→ HOW TO COMPLETE THIS TASK: The answer is all of the entries below, repeated exactly and free of pictures.

→ RECORDS:
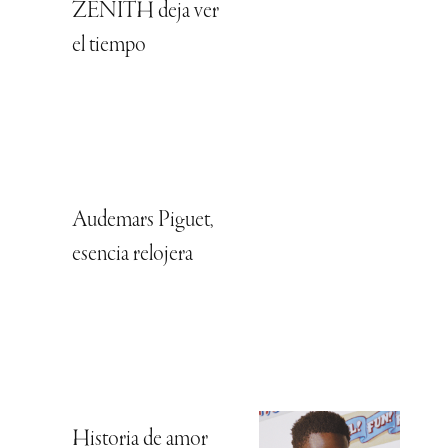
ZENITH deja ver
el tiempo
Audemars Piguet,
esencia relojera
Historia de amor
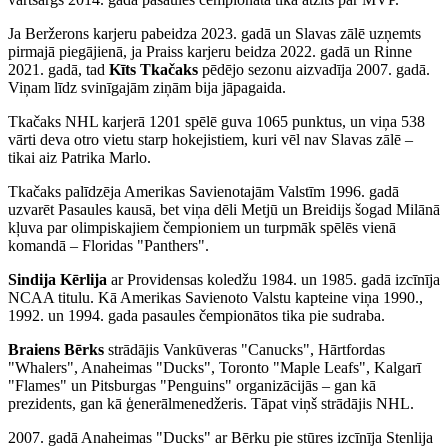
Ja Beržerons karjeru pabeidza 2023. gadā un Slavas zālē uzņemts
pirmajā piegājienā, ja Praiss karjeru beidza 2022. gadā un Rinne
2021. gadā, tad
Kīts Tkačaks
pēdējo sezonu aizvadīja 2007. gadā.
Viņam līdz svinīgajām ziņām bija jāpagaida.
Tkačaks NHL karjerā 1201 spēlē guva 1065 punktus, un viņa 538
vārti deva otro vietu starp hokejistiem, kuri vēl nav Slavas zālē –
tikai aiz Patrika Marlo.
Tkačaks palīdzēja Amerikas Savienotajām Valstīm 1996. gadā
uzvarēt Pasaules kausā, bet viņa dēli Metjū un Breidijs šogad Milānā
kļuva par olimpiskajiem čempioniem un turpmāk spēlēs vienā
komandā – Floridas "Panthers".
Sindija Kērlija
ar Providensas koledžu 1984. un 1985. gadā izcīnīja
NCAA titulu. Kā Amerikas Savienoto Valstu kapteine viņa 1990.,
1992. un 1994. gada pasaules čempionātos tika pie sudraba.
Braiens Bērks
strādājis Vankūveras "Canucks", Hārtfordas
"Whalers", Anaheimas "Ducks", Toronto "Maple Leafs", Kalgarī
"Flames" un Pitsburgas "Penguins" organizācijās – gan kā
prezidents, gan kā ģenerālmenedžeris. Tāpat viņš strādājis NHL.
2007. gadā Anaheimas "Ducks" ar Bērku pie stūres izcīnīja Stenlija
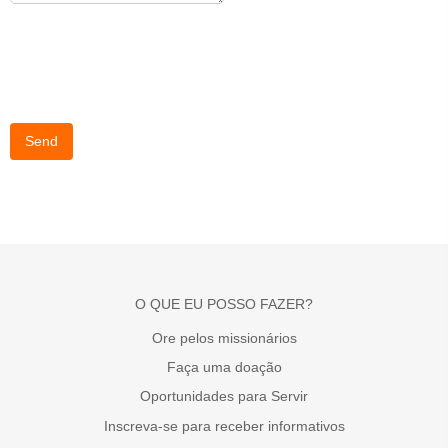
Send
O QUE EU POSSO FAZER?
Ore pelos missionários
Faça uma doação
Oportunidades para Servir
Inscreva-se para receber informativos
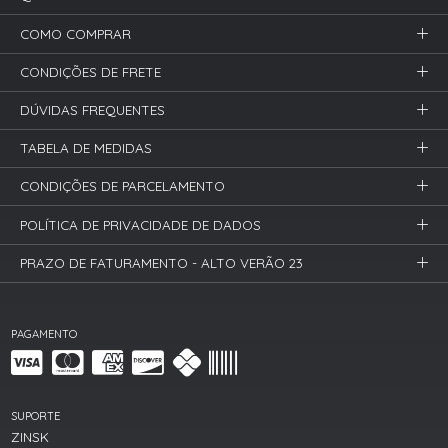
COMO COMPRAR
CONDIÇÕES DE FRETE
DÚVIDAS FREQUENTES
TABELA DE MEDIDAS
CONDIÇÕES DE PARCELAMENTO
POLÍTICA DE PRIVACIDADE DE DADOS
PRAZO DE FATURAMENTO - ALTO VERÃO 23
PAGAMENTO
SUPORTE
ZINSK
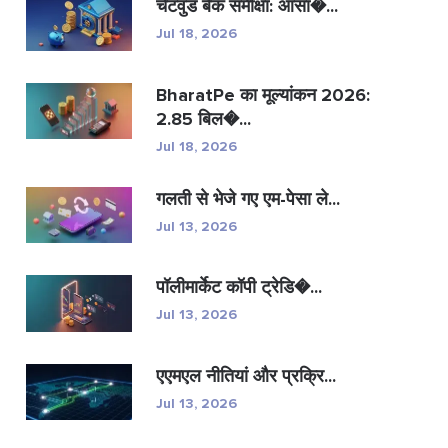
चेटवुड बैंक समीक्षा: आसा�...
Jul 18, 2026
BharatPe का मूल्यांकन 2026:
2.85 बिल�...
Jul 18, 2026
गलती से भेजे गए एम-पेसा ले...
Jul 13, 2026
पॉलीमार्केट कॉपी ट्रेडि�...
Jul 13, 2026
एएमएल नीतियां और प्रक्रि...
Jul 13, 2026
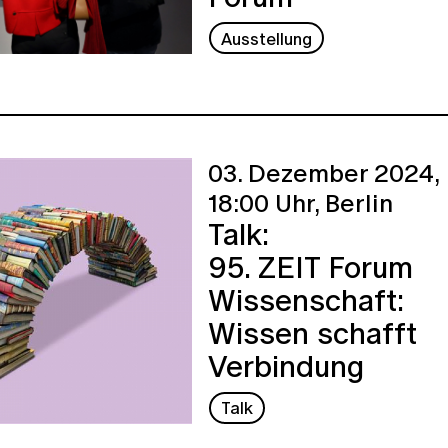
Ausstellung
03. Dezember 2024,
18:00 Uhr,
Berlin
Talk:
95. ZEIT Forum
Wissenschaft:
Wissen schafft
Verbindung
Talk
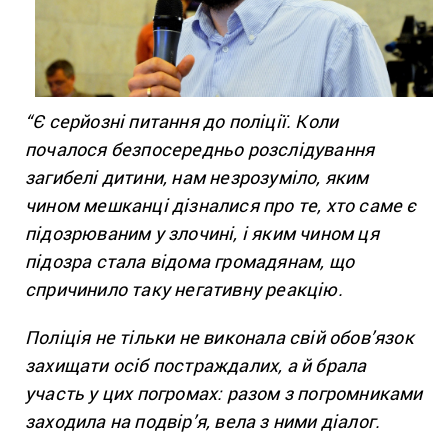
“Є серйозні питання до поліції. Коли
почалося безпосередньо розслідування
загибелі дитини, нам незрозуміло, яким
чином мешканці дізналися про те, хто саме є
підозрюваним у злочині, і яким чином ця
підозра стала відома громадянам, що
спричинило таку негативну реакцію.
Поліція не тільки не виконала свій обов’язок
захищати осіб постраждалих, а й брала
участь у цих погромах: разом з погромниками
заходила на подвір’я, вела з ними діалог.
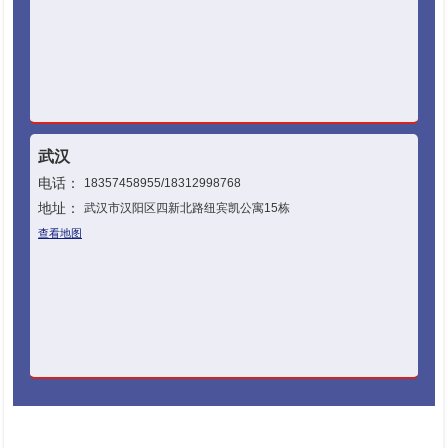
武汉
电话：
18357458955/18312998768
地址：
武汉市汉阳区四新北路纽宾凯公寓15栋
查看地图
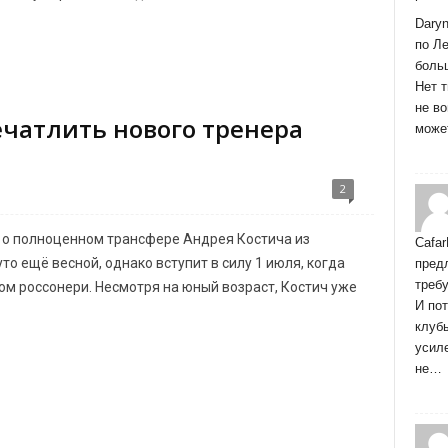
Dary
по Ле
боль
Нет т
не во
ечатлить нового тренера
може
2
 о полноценном трансфере Андрея Костича из
Cafar
то ещё весной, однако вступит в силу 1 июля, когда
пред
треб
м россонери. Несмотря на юный возраст, Костич уже
И пот
клубы
усиле
не…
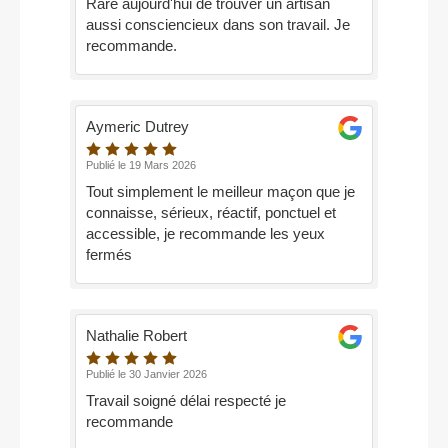
Rare aujourd'hui de trouver un artisan
aussi consciencieux dans son travail. Je
recommande.
Aymeric Dutrey
Publié le 19 Mars 2026
Tout simplement le meilleur maçon que je
connaisse, sérieux, réactif, ponctuel et
accessible, je recommande les yeux
fermés
Nathalie Robert
Publié le 30 Janvier 2026
Travail soigné délai respecté je
recommande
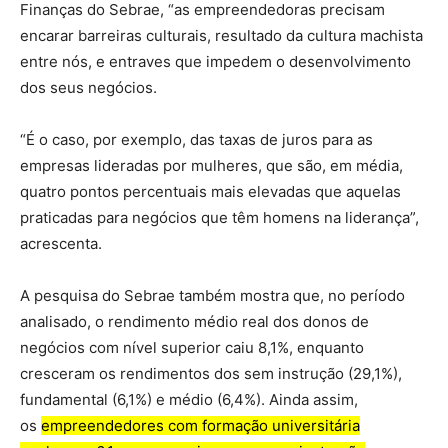
Finanças do Sebrae, “as empreendedoras precisam
encarar barreiras culturais, resultado da cultura machista
entre nós, e entraves que impedem o desenvolvimento
dos seus negócios.
“É o caso, por exemplo, das taxas de juros para as
empresas lideradas por mulheres, que são, em média,
quatro pontos percentuais mais elevadas que aquelas
praticadas para negócios que têm homens na liderança”,
acrescenta.
A pesquisa do Sebrae também mostra que, no período
analisado, o rendimento médio real dos donos de
negócios com nível superior caiu 8,1%, enquanto
cresceram os rendimentos dos sem instrução (29,1%),
fundamental (6,1%) e médio (6,4%). Ainda assim,
os
empreendedores com formação universitária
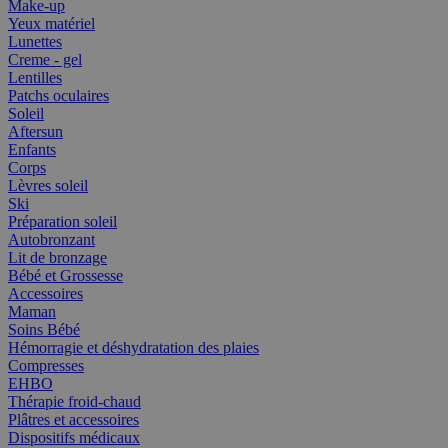
Make-up
Yeux matériel
Lunettes
Creme - gel
Lentilles
Patchs oculaires
Soleil
Aftersun
Enfants
Corps
Lèvres soleil
Ski
Préparation soleil
Autobronzant
Lit de bronzage
Bébé et Grossesse
Accessoires
Maman
Soins Bébé
Hémorragie et déshydratation des plaies
Compresses
EHBO
Thérapie froid-chaud
Plâtres et accessoires
Dispositifs médicaux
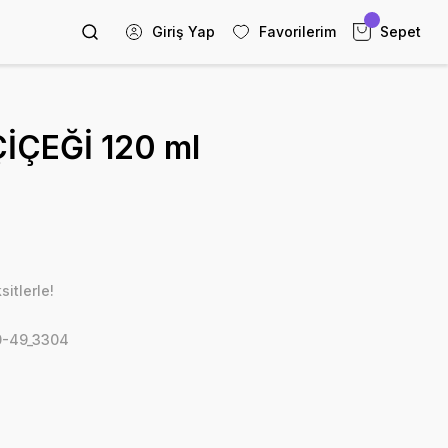
Giriş Yap
Favorilerim
Sepet
İÇEĞİ 120 ml
itlerle!
-49_3304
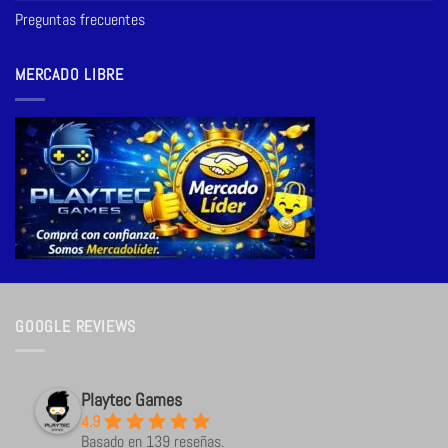
Preguntas frecuentes
MERCADO LIBRE
GOOGLE REVIEWS
Playtec Games
4.9
Basado en 139 reseñas.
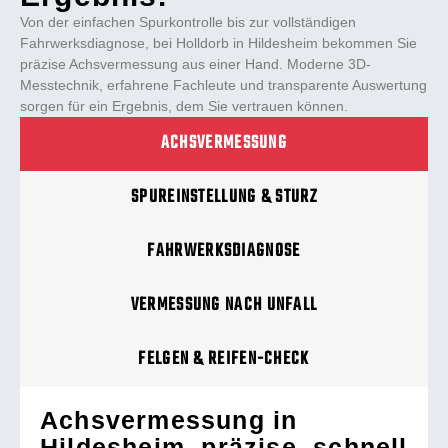
Von der einfachen Spurkontrolle bis zur vollständigen
Fahrwerksdiagnose, bei Holldorb in Hildesheim bekommen Sie
präzise Achsvermessung aus einer Hand. Moderne 3D-
Messtechnik, erfahrene Fachleute und transparente Auswertung
sorgen für ein Ergebnis, dem Sie vertrauen können.
ACHSVERMESSUNG
SPUREINSTELLUNG & STURZ
FAHRWERKSDIAGNOSE
VERMESSUNG NACH UNFALL
FELGEN & REIFEN-CHECK
Achsvermessung in
Hildesheim, präzise, schnell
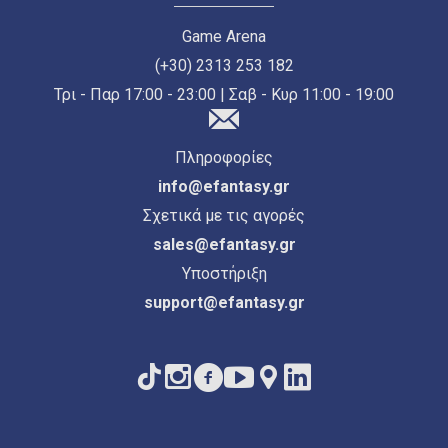
Game Arena
(+30) 2313 253 182
Τρι - Παρ 17:00 - 23:00 | Σαβ - Κυρ 11:00 - 19:00
Πληροφορίες
info@efantasy.gr
Σχετικά με τις αγορές
sales@efantasy.gr
Υποστήριξη
support@efantasy.gr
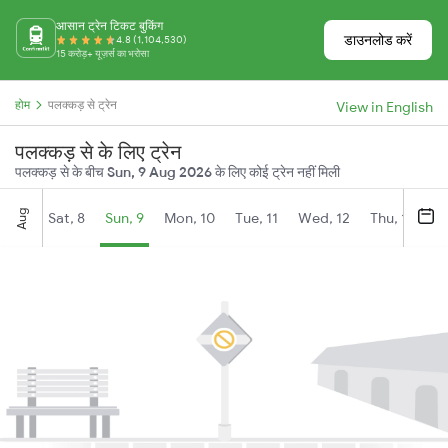
आसान ट्रेन टिकट बुकिंग
डाउनलोड करें
4.8 (1,104,530)
15 करोड़+ यूज़र्स का भरोसा
होम
पलक्कड़ से ट्रेन
View in English
पलक्कड़ से के लिए ट्रेन
पलक्कड़ से के बीच
Sun, 9 Aug 2026
के लिए कोई ट्रेन नहीं मिली
Aug
Sat, 8
Sun, 9
Mon, 10
Tue, 11
Wed, 12
Thu, 13
Fr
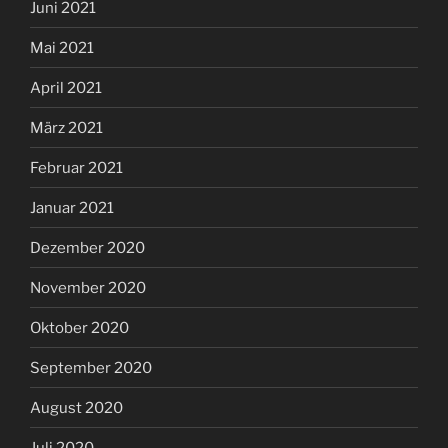
Juni 2021
Mai 2021
April 2021
März 2021
Februar 2021
Januar 2021
Dezember 2020
November 2020
Oktober 2020
September 2020
August 2020
Juli 2020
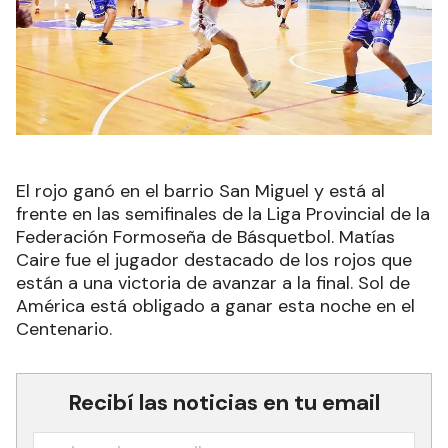
El rojo ganó en el barrio San Miguel y está al
frente en las semifinales de la Liga Provincial de la
Federación Formoseña de Básquetbol. Matías
Caire fue el jugador destacado de los rojos que
están a una victoria de avanzar a la final. Sol de
América está obligado a ganar esta noche en el
Centenario.
Recibí las noticias en tu email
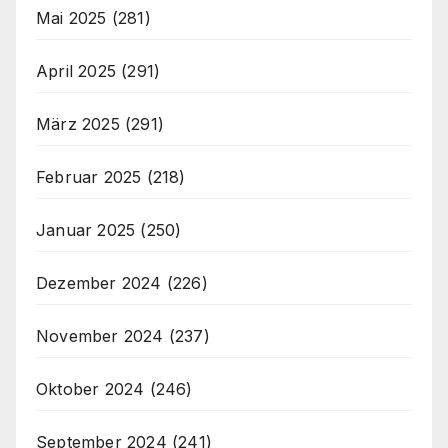
Mai 2025
(281)
April 2025
(291)
März 2025
(291)
Februar 2025
(218)
Januar 2025
(250)
Dezember 2024
(226)
November 2024
(237)
Oktober 2024
(246)
September 2024
(241)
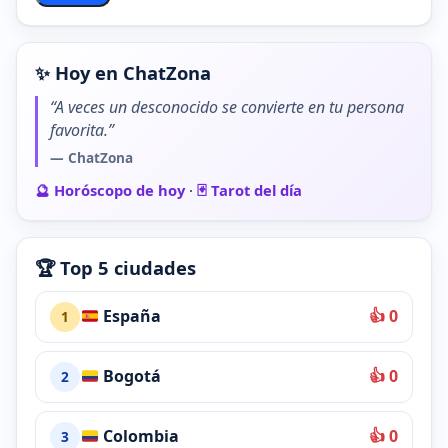
✨ Hoy en ChatZona
“A veces un desconocido se convierte en tu persona
favorita.”
— ChatZona
🔮 Horóscopo de hoy
·
🃏 Tarot del día
🏆 Top 5 ciudades
España
👍 0
1
Bogotá
👍 0
2
Colombia
👍 0
3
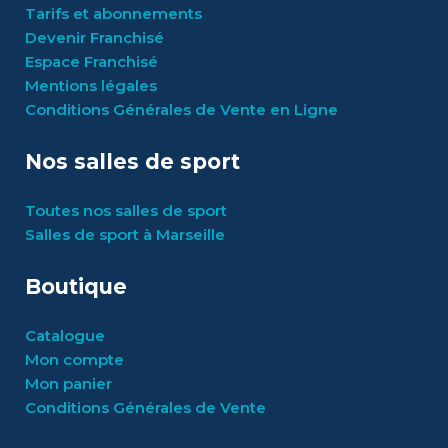
Tarifs et abonnements
Devenir Franchisé
Espace Franchisé
Mentions légales
Conditions Générales de Vente en Ligne
Nos salles de sport
Toutes nos salles de sport
Salles de sport à Marseille
Boutique
Catalogue
Mon compte
Mon panier
Conditions Générales de Vente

→ THE COMPLETED TASK:
ZENITH deja ver
el tiempo
Audemars Piguet,
esencia relojera
Historia de amor
Ja Beržerons karjeru pabeidza 2023. gadā un Slavas zālē uzņemts
pirmajā piegājienā, ja Praiss karjeru beidza 2022. gadā un Rinne
2021. gadā, tad
Kīts Tkačaks
pēdējo sezonu aizvadīja 2007. gadā.
Viņam līdz svinīgajām ziņām bija jāpagaida.
Tkačaks NHL karjerā 1201 spēlē guva 1065 punktus, un viņa 538
vārti deva otro vietu starp hokejistiem, kuri vēl nav Slavas zālē –
tikai aiz Patrika Marlo.
Tkačaks palīdzēja Amerikas Savienotajām Valstīm 1996. gadā
uzvarēt Pasaules kausā, bet viņa dēli Metjū un Breidijs šogad Milānā
kļuva par olimpiskajiem čempioniem un turpmāk spēlēs vienā
komandā – Floridas "Panthers".
Sindija Kērlija
ar Providensas koledžu 1984. un 1985. gadā izcīnīja
NCAA titulu. Kā Amerikas Savienoto Valstu kapteine viņa 1990.,
1992. un 1994. gada pasaules čempionātos tika pie sudraba.
Braiens Bērks
strādājis Vankūveras "Canucks", Hārtfordas
"Whalers", Anaheimas "Ducks", Toronto "Maple Leafs", Kalgarī
"Flames" un Pitsburgas "Penguins" organizācijās – gan kā
prezidents, gan kā ģenerālmenedžeris. Tāpat viņš strādājis NHL.
2007. gadā Anaheimas "Ducks" ar Bērku pie stūres izcīnīja Stenlija
Send
O QUE EU POSSO FAZER?
Ore pelos missionários
Faça uma doação
Oportunidades para Servir
Inscreva-se para receber informativos
COMO COMPRAR
CONDIÇÕES DE FRETE
DÚVIDAS FREQUENTES
TABELA DE MEDIDAS
CONDIÇÕES DE PARCELAMENTO
POLÍTICA DE PRIVACIDADE DE DADOS
PRAZO DE FATURAMENTO - ALTO VERÃO 23
PAGAMENTO
SUPORTE
ZINSK
चेटवुड बैंक समीक्षा: आसा�...
Jul 18, 2026
BharatPe का मूल्यांकन 2026:
2.85 बिल�...
Jul 18, 2026
गलती से भेजे गए एम-पेसा ले...
Jul 13, 2026
पॉलीमार्केट कॉपी ट्रेडि�...
Jul 13, 2026
एएमएल नीतियां और प्रक्रि...
Jul 13, 2026
Ausstellung
03. Dezember 2024,
18:00 Uhr,
Berlin
Talk:
95. ZEIT Forum
Wissenschaft:
Wissen schafft
Verbindung
Talk
“Є серйозні питання до поліції. Коли
почалося безпосередньо розслідування
загибелі дитини, нам незрозуміло, яким
чином мешканці дізналися про те, хто саме є
підозрюваним у злочині, і яким чином ця
підозра стала відома громадянам, що
спричинило таку негативну реакцію.
Поліція не тільки не виконала свій обов’язок
захищати осіб постраждалих, а й брала
участь у цих погромах: разом з погромниками
заходила на подвір’я, вела з ними діалог.
武汉
电话：
18357458955/18312998768
地址：
武汉市汉阳区四新北路纽宾凯公寓15栋
查看地图
Dary
по Ле
боль
Нет т
не во
ечатлить нового тренера
може
2
 о полноценном трансфере Андрея Костича из
Cafar
то ещё весной, однако вступит в силу 1 июля, когда
пред
треб
м россонери. Несмотря на юный возраст, Костич уже
И пот
клубы
усиле
не…
Rare aujourd'hui de trouver un artisan
aussi consciencieux dans son travail. Je
recommande.
Aymeric Dutrey
Publié le 19 Mars 2026
Tout simplement le meilleur maçon que je
connaisse, sérieux, réactif, ponctuel et
accessible, je recommande les yeux
fermés
Nathalie Robert
Publié le 30 Janvier 2026
Travail soigné délai respecté je
recommande
Finanças do Sebrae, “as empreendedoras precisam
encarar barreiras culturais, resultado da cultura machista
entre nós, e entraves que impedem o desenvolvimento
dos seus negócios.
“É o caso, por exemplo, das taxas de juros para as
empresas lideradas por mulheres, que são, em média,
quatro pontos percentuais mais elevadas que aquelas
praticadas para negócios que têm homens na liderança”,
acrescenta.
A pesquisa do Sebrae também mostra que, no período
analisado, o rendimento médio real dos donos de
negócios com nível superior caiu 8,1%, enquanto
cresceram os rendimentos dos sem instrução (29,1%),
fundamental (6,1%) e médio (6,4%). Ainda assim,
os
empreendedores com formação universitária
Make-up
Yeux matériel
Lunettes
Creme - gel
Lentilles
Patchs oculaires
Soleil
Aftersun
Enfants
Corps
Lèvres soleil
Ski
Préparation soleil
Autobronzant
Lit de bronzage
Bébé et Grossesse
Accessoires
Maman
Soins Bébé
Hémorragie et déshydratation des plaies
Compresses
EHBO
Thérapie froid-chaud
Plâtres et accessoires
Dispositifs médicaux
Giriş Yap
Favorilerim
Sepet
İÇEĞİ 120 ml
itlerle!
-49_3304
Preguntas frecuentes
MERCADO LIBRE
GOOGLE REVIEWS
Playtec Games
4.9
Basado en 139 reseñas.
Von der einfachen Spurkontrolle bis zur vollständigen
Fahrwerksdiagnose, bei Holldorb in Hildesheim bekommen Sie
präzise Achsvermessung aus einer Hand. Moderne 3D-
Messtechnik, erfahrene Fachleute und transparente Auswertung
sorgen für ein Ergebnis, dem Sie vertrauen können.
ACHSVERMESSUNG
SPUREINSTELLUNG & STURZ
FAHRWERKSDIAGNOSE
VERMESSUNG NACH UNFALL
FELGEN & REIFEN-CHECK
Achsvermessung in
Hildesheim, präzise, schnell
Game Arena
(+30) 2313 253 182
Τρι - Παρ 17:00 - 23:00 | Σαβ - Κυρ 11:00 - 19:00
Πληροφορίες
info@efantasy.gr
Σχετικά με τις αγορές
sales@efantasy.gr
Υποστήριξη
support@efantasy.gr
आसान ट्रेन टिकट बुकिंग
डाउनलोड करें
4.8 (1,104,530)
15 करोड़+ यूज़र्स का भरोसा
होम
पलक्कड़ से ट्रेन
View in English
पलक्कड़ से के लिए ट्रेन
पलक्कड़ से के बीच
Sun, 9 Aug 2026
के लिए कोई ट्रेन नहीं मिली
Aug
Sat, 8
Sun, 9
Mon, 10
Tue, 11
Wed, 12
Thu, 13
Fr
Juni 2021
Mai 2021
April 2021
März 2021
Februar 2021
Januar 2021
Dezember 2020
November 2020
Oktober 2020
September 2020
August 2020
Juli 2020
El rojo ganó en el barrio San Miguel y está al
frente en las semifinales de la Liga Provincial de la
Federación Formoseña de Básquetbol. Matías
Caire fue el jugador destacado de los rojos que
están a una victoria de avanzar a la final. Sol de
América está obligado a ganar esta noche en el
Centenario.
Recibí las noticias en tu email
Mai 2025
(281)
April 2025
(291)
März 2025
(291)
Februar 2025
(218)
Januar 2025
(250)
Dezember 2024
(226)
November 2024
(237)
Oktober 2024
(246)
September 2024
(241)
✨ Hoy en ChatZona
“A veces un desconocido se convierte en tu persona
favorita.”
— ChatZona
🔮 Horóscopo de hoy
·
🃏 Tarot del día
🏆 Top 5 ciudades
España
👍 0
1
Bogotá
👍 0
2
Colombia
👍 0
3
Tarifs et abonnements
Devenir Franchisé
Espace Franchisé
Mentions légales
Conditions Générales de Vente en Ligne
Nos salles de sport
Toutes nos salles de sport
Salles de sport à Marseille
Boutique
Catalogue
Mon compte
Mon panier
Conditions Générales de Vente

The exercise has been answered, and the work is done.